Task statement: Every line from the line containing "X203200Y495300D03*" through the final line below is to be repeated exactly; no other line is.

Dataset excerpts:
____________________
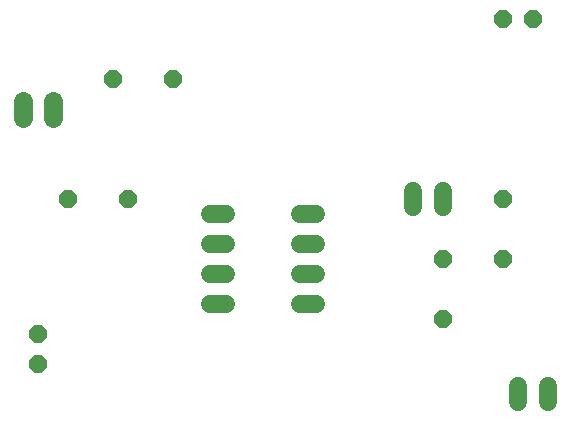
<source format=gbr>
G04 EAGLE Gerber RS-274X export*
G75*
%MOMM*%
%FSLAX34Y34*%
%LPD*%
%INSoldermask Bottom*%
%IPPOS*%
%AMOC8*
5,1,8,0,0,1.08239X$1,22.5*%
G01*
%ADD10P,1.649562X8X292.500000*%
%ADD11P,1.649562X8X22.500000*%
%ADD12C,1.524000*%
%ADD13P,1.649562X8X202.500000*%
%ADD14P,1.649562X8X112.500000*%
%ADD15C,1.625600*%


D10*
X139700Y279400D03*
X139700Y254000D03*
D11*
X533400Y546100D03*
X558800Y546100D03*
D12*
X482600Y400304D02*
X482600Y387096D01*
X457200Y387096D02*
X457200Y400304D01*
X546100Y235204D02*
X546100Y221996D01*
X571500Y221996D02*
X571500Y235204D01*
X374904Y304800D02*
X361696Y304800D01*
X361696Y330200D02*
X374904Y330200D01*
X298704Y330200D02*
X285496Y330200D01*
X285496Y304800D02*
X298704Y304800D01*
X361696Y355600D02*
X374904Y355600D01*
X374904Y381000D02*
X361696Y381000D01*
X298704Y355600D02*
X285496Y355600D01*
X285496Y381000D02*
X298704Y381000D01*
D13*
X215900Y393700D03*
X165100Y393700D03*
X254000Y495300D03*
X203200Y495300D03*
D14*
X533400Y342900D03*
X533400Y393700D03*
X482600Y292100D03*
X482600Y342900D03*
D15*
X127000Y462788D02*
X127000Y477012D01*
X152400Y477012D02*
X152400Y462788D01*
M02*

</source>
____________________
Output:
X203200Y495300D03*
D14*
X533400Y342900D03*
X533400Y393700D03*
X482600Y292100D03*
X482600Y342900D03*
D15*
X127000Y462788D02*
X127000Y477012D01*
X152400Y477012D02*
X152400Y462788D01*
M02*

</source>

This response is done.